Brian X Wang; Worrapong Kit Anan; Cesare M N Terracciano

doi:10.21767/2471-8157-C1-006

Many cells make life work: multicellularity in stem cell-based cardiac disease modelling

2^nd Edition of EuroSciCon Congress on Heart Disease and Interventional Cardiology

February 25-26, 2019 | Paris, France

Brian X Wang, Worrapong Kit Anan and Cesare M N Terracciano

Imperial College London, UK

Posters & Accepted Abstracts: Interv Cardiol J

Abstract:

Cardiac disease causes 33% of deaths worldwide but our knowledge of disease progression is still very limited. In vitro models utilizing and combining multiple, differentiated cell types have been used to recapitulate the range of myocardial microenvironments in an effort to delineate the mechanical, humoral and electrical interactions that modulate the cardiac contractile function in health and the pathogenesis of human disease. However, due to limitations in isolating these cell types and changes in their structure and function in vitro, the field is now focused on the development and use of stem cell-derived cell types, most notably, human-induced pluripotent stem cell-derived cardiomyocytes (hiPSC-CMs), in modeling the cardiomyocyte function in health and patient-specific diseases.
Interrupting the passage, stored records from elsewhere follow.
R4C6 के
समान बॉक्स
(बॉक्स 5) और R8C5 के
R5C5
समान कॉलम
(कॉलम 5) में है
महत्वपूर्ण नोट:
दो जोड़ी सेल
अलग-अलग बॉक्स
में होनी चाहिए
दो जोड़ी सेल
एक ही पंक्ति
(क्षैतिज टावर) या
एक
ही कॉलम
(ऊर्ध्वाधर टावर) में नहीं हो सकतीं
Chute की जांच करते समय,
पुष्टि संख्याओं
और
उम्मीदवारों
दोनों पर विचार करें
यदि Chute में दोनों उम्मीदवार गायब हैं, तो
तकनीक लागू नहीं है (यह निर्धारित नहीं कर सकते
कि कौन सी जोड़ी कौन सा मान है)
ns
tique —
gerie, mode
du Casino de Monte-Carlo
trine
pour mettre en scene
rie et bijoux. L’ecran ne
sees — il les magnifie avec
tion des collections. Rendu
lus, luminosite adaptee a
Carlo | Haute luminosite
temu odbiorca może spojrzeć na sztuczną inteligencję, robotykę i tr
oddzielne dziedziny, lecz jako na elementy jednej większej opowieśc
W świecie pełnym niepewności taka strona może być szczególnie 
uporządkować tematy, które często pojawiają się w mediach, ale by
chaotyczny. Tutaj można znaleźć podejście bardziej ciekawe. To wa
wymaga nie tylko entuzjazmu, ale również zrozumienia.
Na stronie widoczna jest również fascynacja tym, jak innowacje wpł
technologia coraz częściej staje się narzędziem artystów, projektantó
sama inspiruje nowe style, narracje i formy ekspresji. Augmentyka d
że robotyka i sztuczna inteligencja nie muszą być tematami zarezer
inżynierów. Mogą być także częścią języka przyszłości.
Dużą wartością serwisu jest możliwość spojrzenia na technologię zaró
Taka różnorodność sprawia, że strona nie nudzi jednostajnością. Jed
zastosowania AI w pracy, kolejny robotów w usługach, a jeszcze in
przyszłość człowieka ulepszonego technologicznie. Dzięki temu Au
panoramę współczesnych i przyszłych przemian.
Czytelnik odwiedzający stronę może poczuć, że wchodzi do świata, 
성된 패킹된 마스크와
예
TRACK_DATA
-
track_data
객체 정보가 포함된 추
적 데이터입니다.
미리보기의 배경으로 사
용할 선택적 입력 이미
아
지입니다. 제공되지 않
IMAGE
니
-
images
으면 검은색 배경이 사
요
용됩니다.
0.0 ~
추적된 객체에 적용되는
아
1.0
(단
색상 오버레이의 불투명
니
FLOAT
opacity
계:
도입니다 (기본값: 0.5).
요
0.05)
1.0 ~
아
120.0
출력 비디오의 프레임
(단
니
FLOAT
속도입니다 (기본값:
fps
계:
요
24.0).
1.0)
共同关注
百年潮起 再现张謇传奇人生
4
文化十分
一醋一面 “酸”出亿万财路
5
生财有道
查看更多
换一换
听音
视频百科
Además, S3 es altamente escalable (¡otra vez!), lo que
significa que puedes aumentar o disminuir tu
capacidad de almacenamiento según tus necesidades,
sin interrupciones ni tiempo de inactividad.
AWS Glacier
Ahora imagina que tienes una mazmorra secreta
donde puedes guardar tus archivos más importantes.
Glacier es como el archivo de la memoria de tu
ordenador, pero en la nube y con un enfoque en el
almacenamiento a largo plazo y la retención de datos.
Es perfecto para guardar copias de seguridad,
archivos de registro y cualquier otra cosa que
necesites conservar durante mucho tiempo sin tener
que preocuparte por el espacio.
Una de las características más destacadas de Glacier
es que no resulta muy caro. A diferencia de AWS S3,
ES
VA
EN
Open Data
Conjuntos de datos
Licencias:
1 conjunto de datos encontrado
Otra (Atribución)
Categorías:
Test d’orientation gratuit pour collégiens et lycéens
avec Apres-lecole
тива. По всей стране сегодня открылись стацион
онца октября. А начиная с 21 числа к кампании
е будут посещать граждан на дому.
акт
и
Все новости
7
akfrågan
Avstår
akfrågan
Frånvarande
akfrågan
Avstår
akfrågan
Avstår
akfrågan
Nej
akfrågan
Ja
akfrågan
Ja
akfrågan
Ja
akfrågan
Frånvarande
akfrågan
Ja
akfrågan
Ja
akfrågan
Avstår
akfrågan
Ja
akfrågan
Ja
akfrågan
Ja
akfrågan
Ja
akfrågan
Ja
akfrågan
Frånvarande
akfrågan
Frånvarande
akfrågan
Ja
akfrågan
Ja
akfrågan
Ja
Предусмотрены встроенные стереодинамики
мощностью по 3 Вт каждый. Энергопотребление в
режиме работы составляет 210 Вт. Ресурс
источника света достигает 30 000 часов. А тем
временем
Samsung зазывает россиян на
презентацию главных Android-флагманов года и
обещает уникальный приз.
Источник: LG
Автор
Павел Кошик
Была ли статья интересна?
It is becoming increasingly appreciated that communications between cardiomyocytes, the contractile cell of the heart, and the non-myocyte components of the heart regulate cardiac development and maintenance of health and adult cardiomyocyte functions, including the contractile state. They also regulate remodeling in diseases, which may cause the chronic impairment of the contractile function of the myocardium, ultimately leading to heart failure. Within the myocardium, each cardiomyocytes is surrounded by an intricate network of cell types including endothelial cells, fibroblasts, vascular smooth muscle cells, sympathetic neurons and resident macrophages and the extracellular matrix, forming complex interactions and models utilizing hiPSC-derived cell types offer a great opportunity to investigate these interactions further. We outline the historical and current state of disease modeling, focusing on the major milestones in the development of stem cellderived cell types and how this technology has contributed to our knowledge about the interactions between cardiomyocytes and key non-myocyte components of the heart in health and disease, in particular, heart failure. Understanding where we stand in the field will be critical for stem cell-based applications-including modeling diseases that have complex multicellular dysfunctions.